Nei mesi scorsi si è avuta notizia della rimozione, in alcuni stati del sud degli Usa, di alcune statue di militari e politici della Confederazione. Non è mia intenzione, in questa sede, discorrere sull’assurdità del “politicamente corretto” che va a sfociare in atteggiamenti iconoclastici di negazione di una storia con la quale non si vuole fare i conti; vorrei altresì chiedermi, da un punto di vista storico, se davvero la guerra civile Usa è stata una guerra “giusta”, condotta dai buoni nordisti per “liberare gli schiavi del sud”, o se questa visione è, almeno in parte, riduttiva e forzata (1).
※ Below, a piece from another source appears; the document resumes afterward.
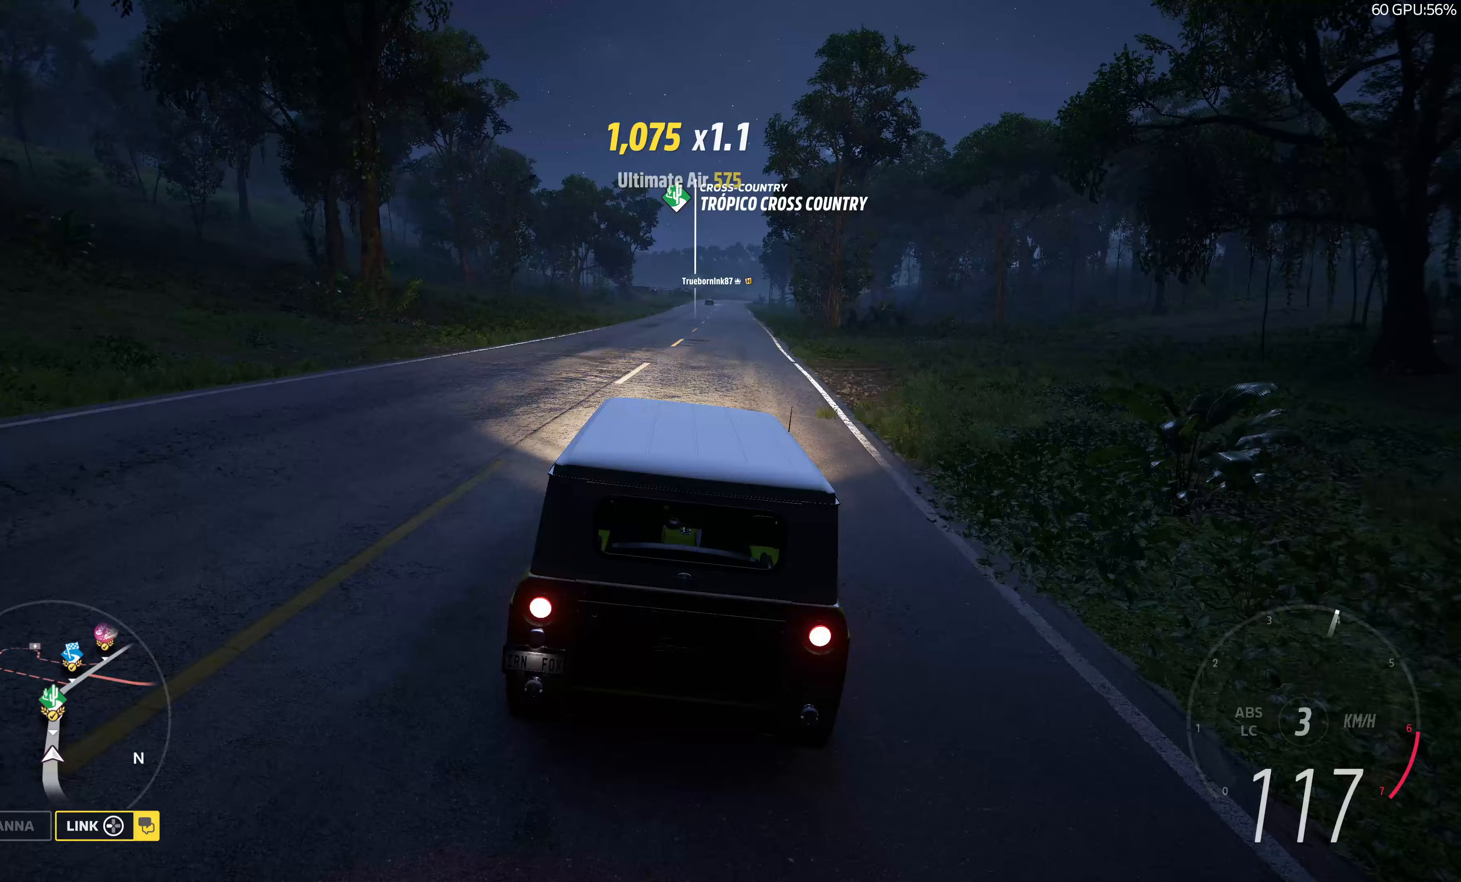
{"buttons": ["R2"], "left_stick": "up", "right_stick": "center", "events": []}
D’altronde occuparsi di questa guerra è fondamentale, perchè si tratta di un evento di importanza epocale: il conflitto, che possiamo definire la prima guerra totale e moderna, ha visto impiegate, tanto per fare un esempio, la prima corazzata e il primo sommergibile . (2)

Tradizione e modernità

Un altro aspetto per noi importante, legato a questo evento, è che tra il 1861 e il 1865 negli Usa si sono affrontate due visioni del mondo, opposte ed inconciliabili: l’aristocrazia contro la borghesia, la tradizione contro il modernismo. Non è un caso che mentre in Europa tutte le sinistre, marxiste o liberal-progressiste che fossero, parteggiassero per gli uomini in blu dell’Unione (Marx mandò le sue felicitazioni a Lincoln) il cuore di tutti i conservatori, con in testa il Papa beato Pio IX, battè per la Confederazione degli stati del Sud. (3)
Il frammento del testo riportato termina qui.